### Fragmento del documento
+---+

Vivimos conectados, con decenas de pestañas abiertas en el navegador que saltan entre el trabajo, el ocio y las redes sociales, un ecosistema digital que damos por sentado. Pero en esa familiaridad reside un peligro latente, una amenaza sigilosa conocida como Tabnabbing, que se aprovecha de nuestra confianza en las pestañas aparentemente inactivas para lanzar sus redes. Esta técnica, sutil y perversa, transforma una ventana olvidada en una puerta trasera para el robo de información sensible, demostrando que ni siquiera lo que ya hemos cargado y apartado está completamente a salvo en el vasto océano de internet. Es un recordatorio incómodo de que la vigilancia debe ser constante, incluso en los rincones más familiares de nuestra vida digital diaria.
Lo verdaderamente inquietante de esta estrategia no es tanto su complejidad técnica, que existe, sino su capacidad para mimetizarse con la normalidad de nuestra navegación cotidiana. No requiere clics impulsivos en enlaces sospechosos ni descargas de archivos adjuntos maliciosos; simplemente espera paciente a que volvamos a una pestaña que creíamos segura, una pestaña cuyo contenido ha sido subrepticiamente alterado mientras nuestra atención estaba en otro lugar. El objetivo final suele ser el mismo que en otros timos digitales más conocidos, como el phishing tradicional: hacerse con nuestras credenciales de acceso, datos bancarios o cualquier otra información valiosa que pueda ser explotada o vendida en la ‘dark web’. Es un golpe maestro de ingeniería social adaptado a nuestros hábitos multitarea.

+---+

### Listado dado

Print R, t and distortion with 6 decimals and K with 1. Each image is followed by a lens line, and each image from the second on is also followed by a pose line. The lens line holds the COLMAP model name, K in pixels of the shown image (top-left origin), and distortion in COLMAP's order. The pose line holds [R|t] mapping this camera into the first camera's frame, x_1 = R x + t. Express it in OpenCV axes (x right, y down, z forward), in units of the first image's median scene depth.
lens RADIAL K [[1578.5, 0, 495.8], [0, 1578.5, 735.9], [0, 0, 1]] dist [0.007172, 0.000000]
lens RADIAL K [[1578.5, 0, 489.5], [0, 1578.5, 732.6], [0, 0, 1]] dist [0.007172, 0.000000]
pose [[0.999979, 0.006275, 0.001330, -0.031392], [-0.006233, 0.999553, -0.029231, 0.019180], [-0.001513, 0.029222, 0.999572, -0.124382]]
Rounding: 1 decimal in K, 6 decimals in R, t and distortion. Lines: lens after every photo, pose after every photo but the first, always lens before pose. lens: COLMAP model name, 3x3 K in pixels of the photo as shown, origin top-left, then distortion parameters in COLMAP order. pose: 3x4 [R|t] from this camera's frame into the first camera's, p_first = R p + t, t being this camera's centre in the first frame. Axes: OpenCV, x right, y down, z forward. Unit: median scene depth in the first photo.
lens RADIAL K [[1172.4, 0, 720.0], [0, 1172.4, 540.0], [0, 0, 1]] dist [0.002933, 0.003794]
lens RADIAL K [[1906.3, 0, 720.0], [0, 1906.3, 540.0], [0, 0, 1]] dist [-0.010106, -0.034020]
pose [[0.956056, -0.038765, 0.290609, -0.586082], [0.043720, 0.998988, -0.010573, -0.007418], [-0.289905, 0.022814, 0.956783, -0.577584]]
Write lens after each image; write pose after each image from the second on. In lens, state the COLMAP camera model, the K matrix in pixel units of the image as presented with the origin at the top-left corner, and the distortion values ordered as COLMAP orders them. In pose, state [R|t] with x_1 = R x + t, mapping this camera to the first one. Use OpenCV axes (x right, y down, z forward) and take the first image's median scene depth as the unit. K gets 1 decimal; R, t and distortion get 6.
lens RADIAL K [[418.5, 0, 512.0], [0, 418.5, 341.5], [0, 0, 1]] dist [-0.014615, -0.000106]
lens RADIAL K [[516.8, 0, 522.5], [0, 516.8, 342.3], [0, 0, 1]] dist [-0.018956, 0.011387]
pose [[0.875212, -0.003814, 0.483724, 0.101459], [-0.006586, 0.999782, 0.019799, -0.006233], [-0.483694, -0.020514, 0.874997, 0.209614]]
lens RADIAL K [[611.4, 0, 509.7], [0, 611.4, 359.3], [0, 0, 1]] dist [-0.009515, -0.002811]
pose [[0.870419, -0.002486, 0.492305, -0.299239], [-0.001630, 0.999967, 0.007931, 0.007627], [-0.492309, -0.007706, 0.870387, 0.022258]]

+---+

### Problemas por resolver
1. Responde estas preguntas sobre el texto del Tabnabbing:
(a) ¿En qué convierte esta técnica una ventana olvidada?
(b) ¿Qué dos cosas dice el texto que esta estrategia no necesita?
(c) ¿Dónde se puede vender la información robada, según el texto?
2. Copia tal cual el pasaje del texto del Tabnabbing que empieza con "Vivimos conectados, con" y sigue hasta "vida digital diaria.".

### Soluciones
1.
(a) En una puerta trasera para el robo de información sensible.
(b) Clics impulsivos en enlaces sospechosos y descargas de archivos adjuntos maliciosos.
(c) En la 'dark web'.

2.
Vivimos conectados, con decenas de pestañas abiertas en el navegador que saltan entre el trabajo, el ocio y las redes sociales, un ecosistema digital que damos por sentado. Pero en esa familiaridad reside un peligro latente, una amenaza sigilosa conocida como Tabnabbing, que se aprovecha de nuestra confianza en las pestañas aparentemente inactivas para lanzar sus redes. Esta técnica, sutil y perversa, transforma una ventana olvidada en una puerta trasera para el robo de información sensible, demostrando que ni siquiera lo que ya hemos cargado y apartado está completamente a salvo en el vasto océano de internet. Es un recordatorio incómodo de que la vigilancia debe ser constante, incluso en los rincones más familiares de nuestra vida digital diaria.